Why, then, is perception of corruption so high? Because it is just that: perception. In every single member state described in the report, there is a clear discrepancy between the number of people thinking their country is corrupted, and those having actually witnessed or taken part in an act of corruption.

We are arguably going through a period of economic and identity crisis. Its seriousness may depend on the country under scrutiny, but nonetheless affects the degree of confidence the population has in its direct environment.

Also, let’s be real: corruption in Europe does not have the same definition than in some African or Asian countries. We are not talking about having to bribe an official to use a road or get a passport!

Key conclusions on corruption in France 

  • No nation-wide strategy to fight corruption
  • Need for better control mechanisms for public procurement (55% believe the main problem is collusive bidding)
  • Not enough regulation of lobbying.
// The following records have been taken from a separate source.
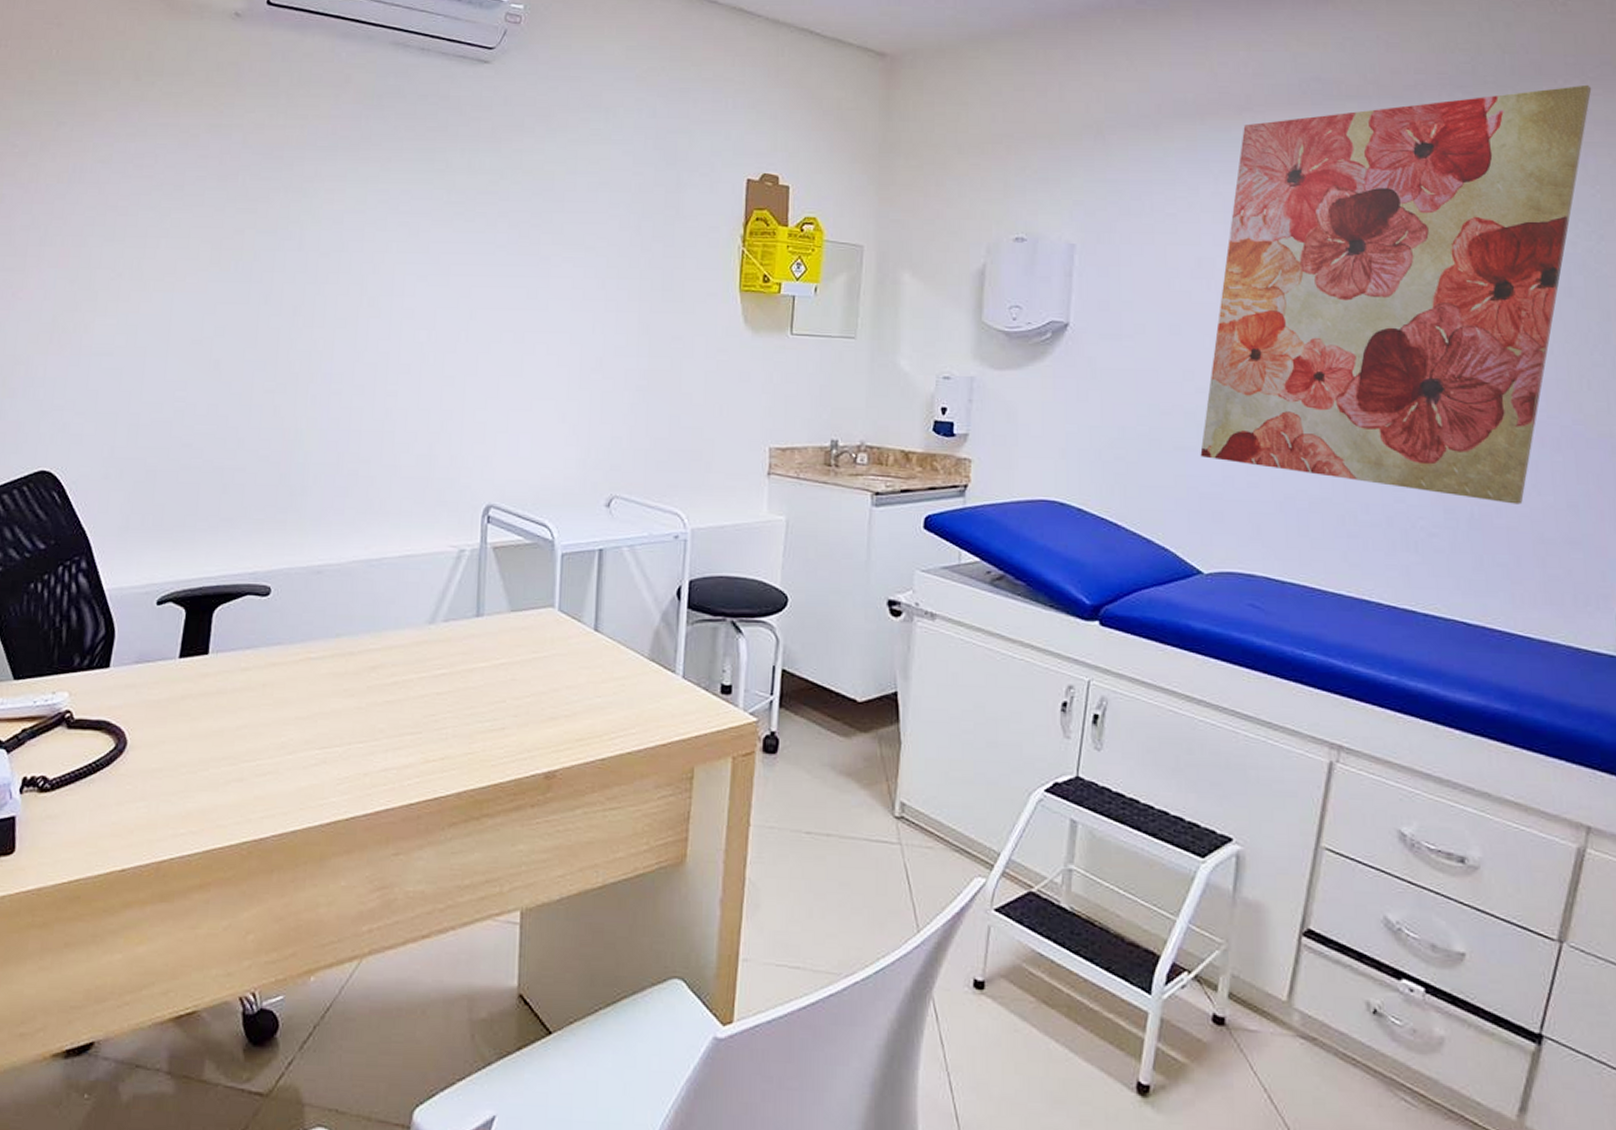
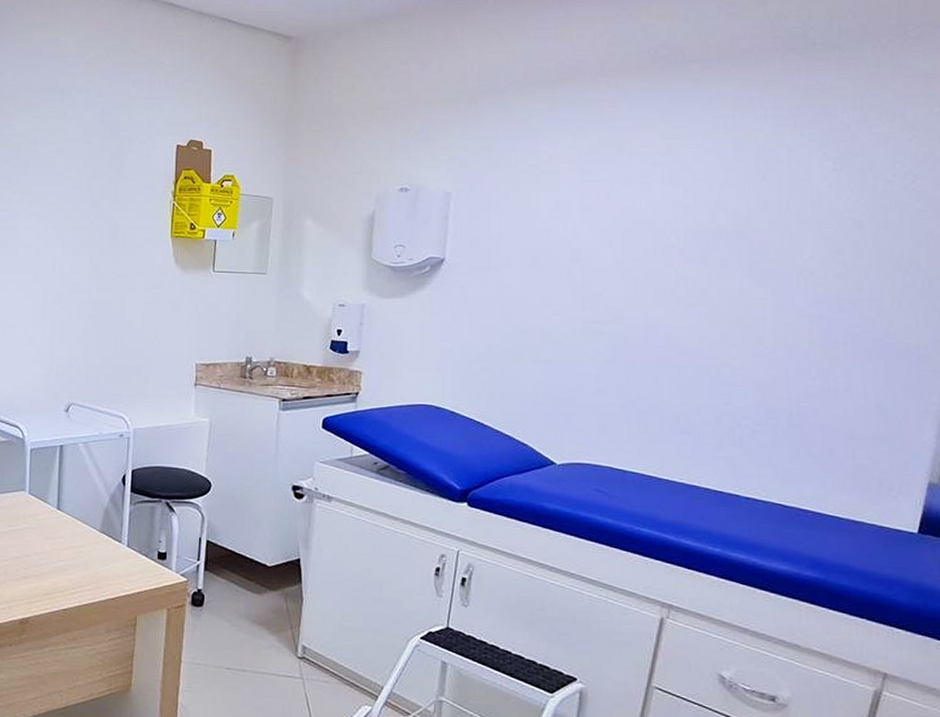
wall art: present [1200,84,1592,504] -> none [555,43,912,406]

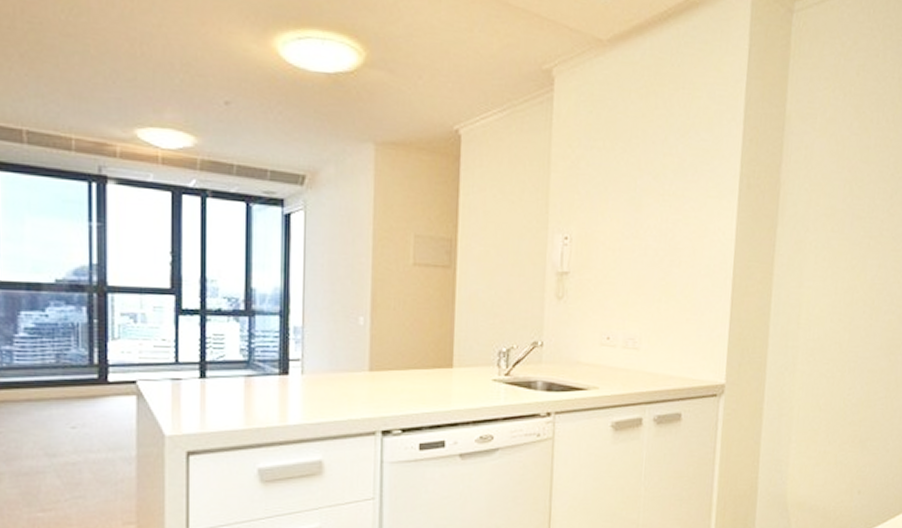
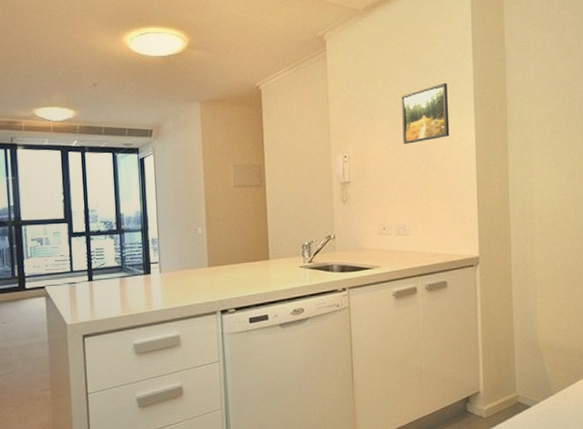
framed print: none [643,151,708,229] -> present [401,82,450,144]

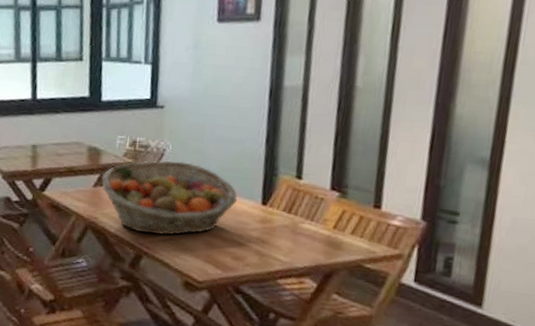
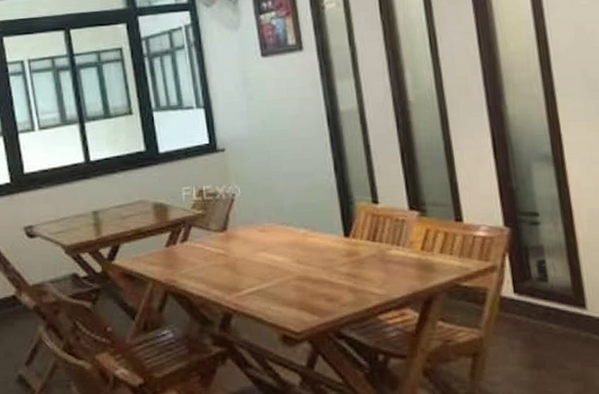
fruit basket: present [101,161,237,236] -> none [173,204,318,289]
A good example: public servants do not have to report their contacts with lobbies. There is always the possibility to voluntarily register on a lobbying list (one for the Assemblée Nationale, one for the Senate), but relatively few lobbies actually do.
  • Satisfying record in terms of prosecuting corruption practices within the country, but not in the case of international business transactions
  • Good practice : the creation of specialized inter-regional jurisdictions  ( judges focusing on organized and financial crimes and assisted by a team of experts coming from both the private and public sector). BUT need to better guarantee the independence of prosecutors in general
  • “Crisis of trust” when it comes to the relationship between the French government and its population

Once again, these critics are valuable feedback, but this is actually nothing new: Transparency International has been publishing similar recommendations for a number of years.

Some figures to remember (country sheet)

76% of Europeans consider corruption to be widespread in their country, as opposed to 68% in France.

6% of French feel personally affected by corruption (EU average: 26%).

6 out of 10 French companies consider corruption to be an obstacle to business, as opposed to 4 out of 10 in the EU as a whole.